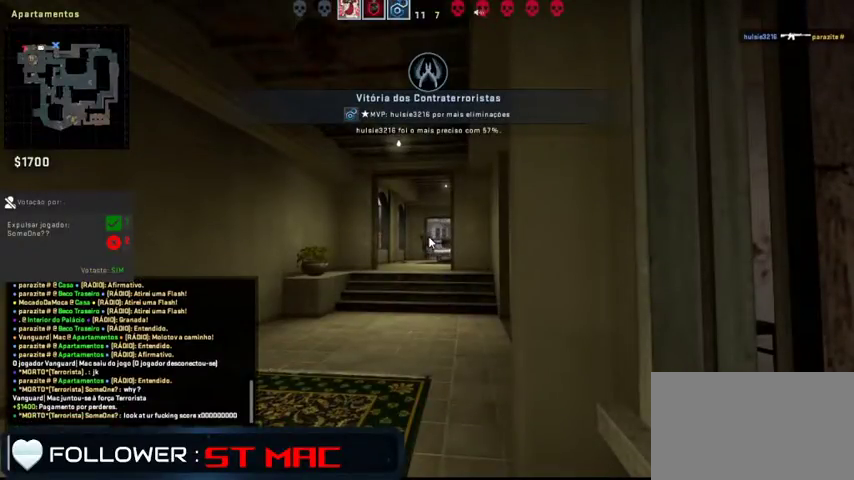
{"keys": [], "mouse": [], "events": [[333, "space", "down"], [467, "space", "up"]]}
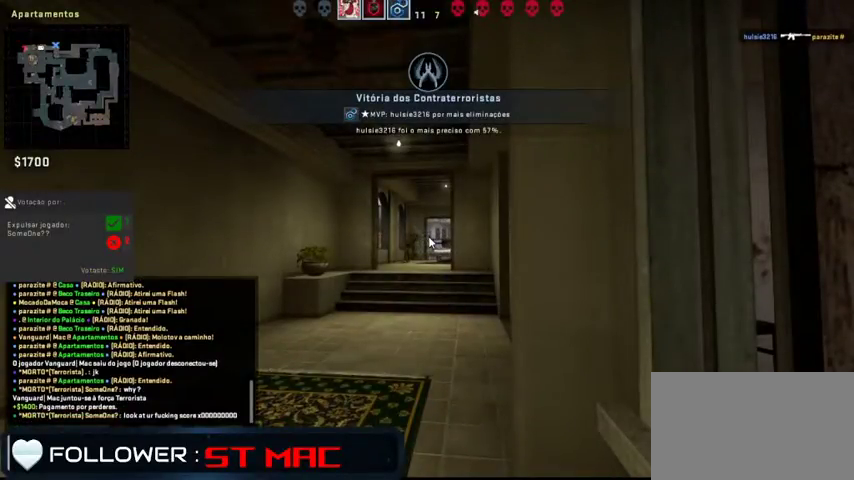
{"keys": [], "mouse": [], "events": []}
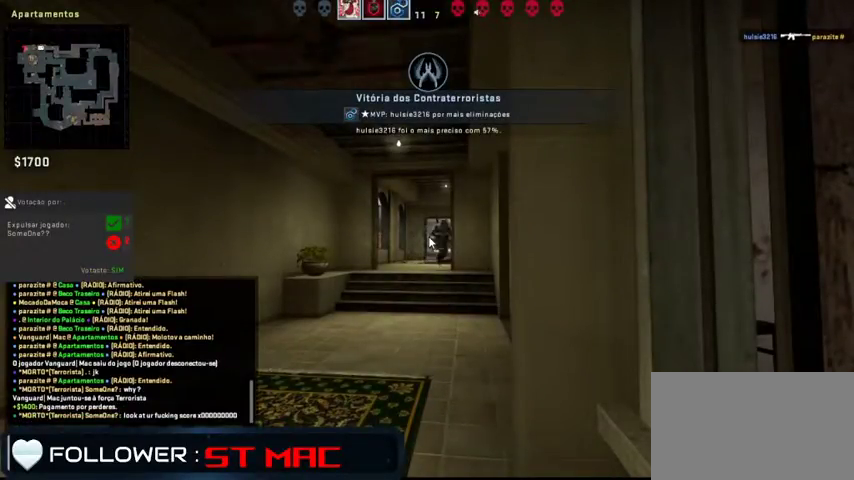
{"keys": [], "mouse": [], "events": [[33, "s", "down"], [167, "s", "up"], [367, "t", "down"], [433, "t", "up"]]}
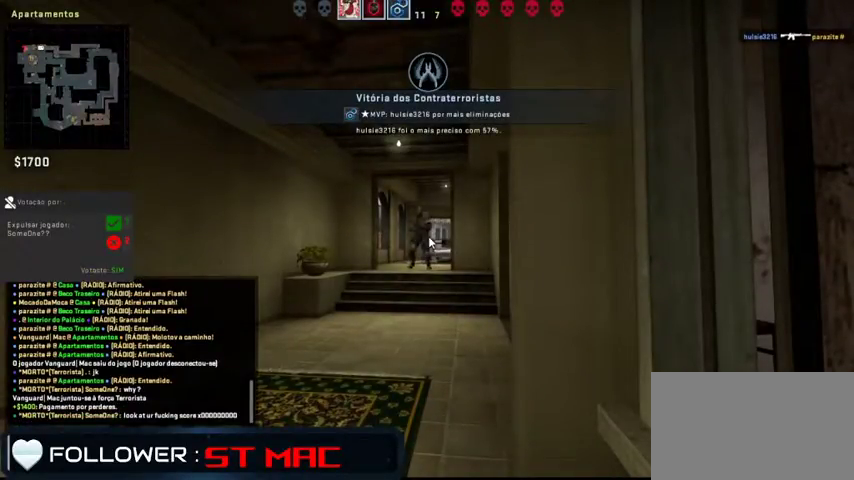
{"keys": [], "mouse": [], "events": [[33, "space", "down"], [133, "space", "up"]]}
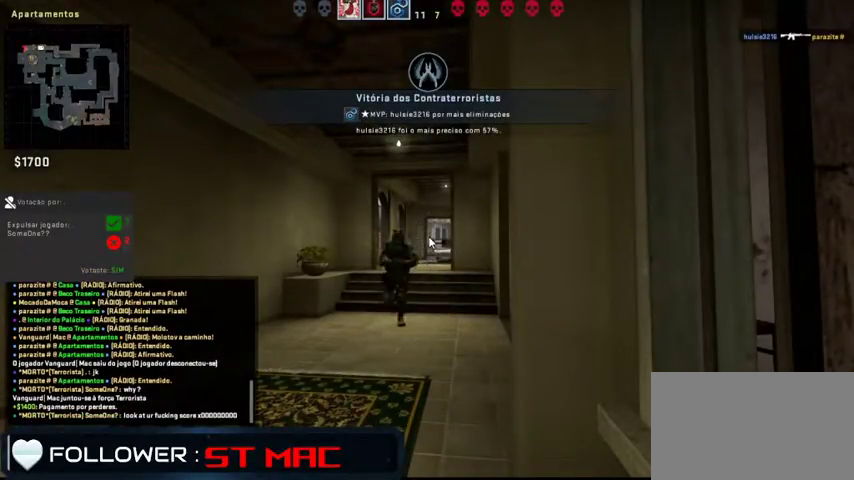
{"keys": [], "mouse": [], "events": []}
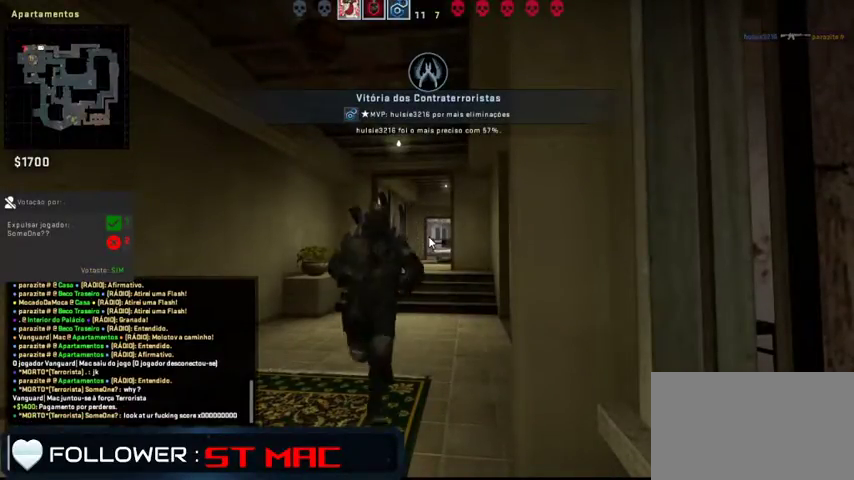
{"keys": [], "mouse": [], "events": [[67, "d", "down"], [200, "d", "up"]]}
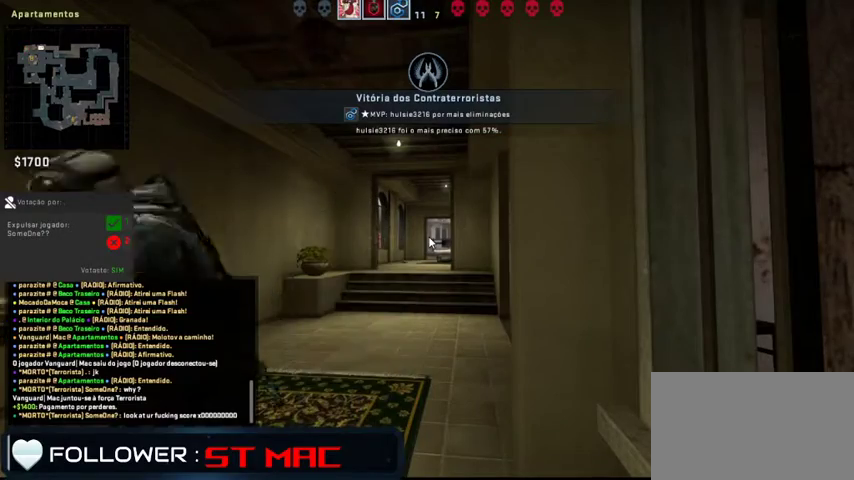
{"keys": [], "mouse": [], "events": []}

▶ [Task details] Copy out each line from the preceding entries that mentions the word "space".

▶ [Exercise solution]
{"keys": [], "mouse": [], "events": [[333, "space", "down"], [467, "space", "up"]]}
{"keys": [], "mouse": [], "events": [[33, "space", "down"], [133, "space", "up"]]}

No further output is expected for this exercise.